Катя приоткрыла глаза, в который страх перемежался с лихорадочными хмельными искорками.
Их слегка тряхнуло, но она даже не заметила этого.
— Если бы вы знали, — прошептала Катя в ответ, — что со мной происходит, когда вы говорите такие слова. Как будто все в груди переворачивается… Как будто я канатаходец, и внизу пропасть. Мне хочется кричать и смеяться, и плакать одновременно, броситься к вам на шею, целовать вас. Но я молчу, застываю, отталкиваю вас… Я так хотела нас защитить — вас от меня, себя от вас. Как будто ты смотришь, как на тебя надвигается ураган, но не в силах пошевелиться. Не в силах бежать, спасаться. Все, что ты можешь — это просто ждать, когда тебя накроет ударной волной.
Жданов опешил.
Он и не догадывался, какие страсти бушуют в его крохотной Пушкаревой.

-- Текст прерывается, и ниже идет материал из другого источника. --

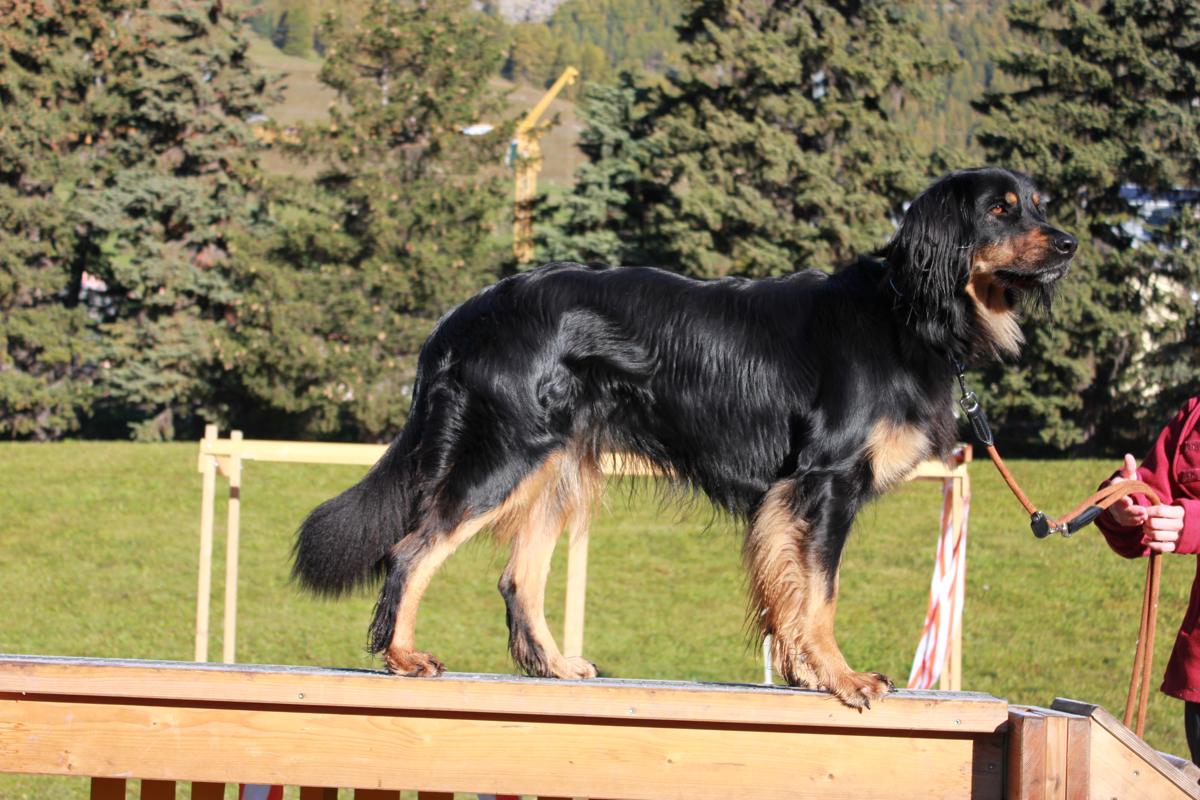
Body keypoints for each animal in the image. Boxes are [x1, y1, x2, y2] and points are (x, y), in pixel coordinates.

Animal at [294, 167, 1077, 709]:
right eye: (1000, 209)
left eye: (1038, 202)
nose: (1070, 241)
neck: (905, 308)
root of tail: (463, 315)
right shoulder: (826, 480)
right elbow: (819, 592)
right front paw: (840, 676)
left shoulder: (793, 495)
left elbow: (790, 592)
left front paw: (803, 672)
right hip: (507, 451)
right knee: (413, 547)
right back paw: (402, 656)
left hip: (554, 463)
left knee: (518, 577)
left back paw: (554, 664)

— Скажи мне, — она повернула к нему пылающее лицо с пересохшими от волнениями губами, — сможешь ли ты пережить потерю Зималетто?
— Я не понимаю, — растерялся Жданов. — О чем ты говоришь?

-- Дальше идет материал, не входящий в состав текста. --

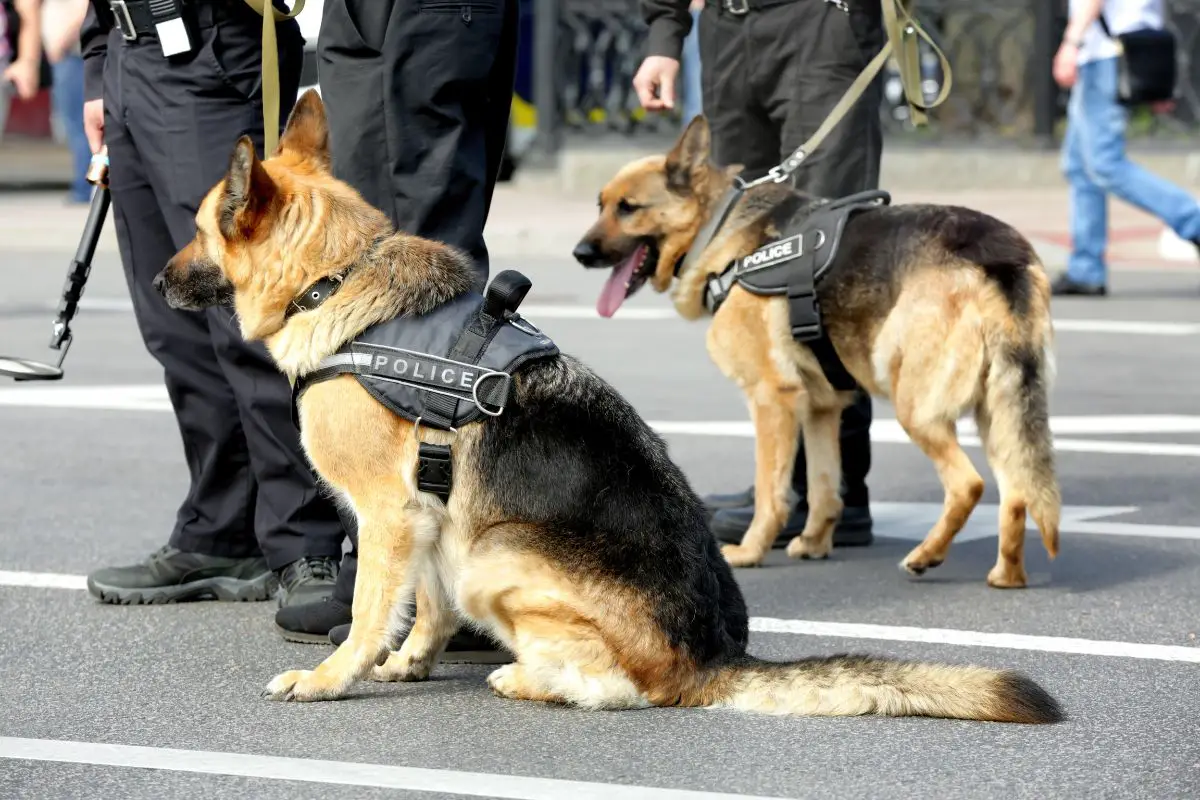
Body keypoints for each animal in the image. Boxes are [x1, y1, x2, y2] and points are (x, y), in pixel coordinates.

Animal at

— От том, что с тобой будет, если ты потеряешь, все что тебе так дорого.
— Кать, а это обязательное условие? Я действительно должен что-то потерять?
— Даже у вас, Андрей Павлович, — ответила она с горькой усмешкой, — не получится удержать все сразу. От чего-то придется отказаться. Вопрос только в том — от чего.
— В таком случае, — Жданов не понимал ни слова, но почему-то чувствовал, что Катька сейчас принимает какое-то действительно важное решение. — Позволь мне выбирать самому.
Она торжественно кивнула, словно они подписывали важный договор.
— Хорошо, — сказала Катя, — мы вернемся в Москву, и ты выберешь сам.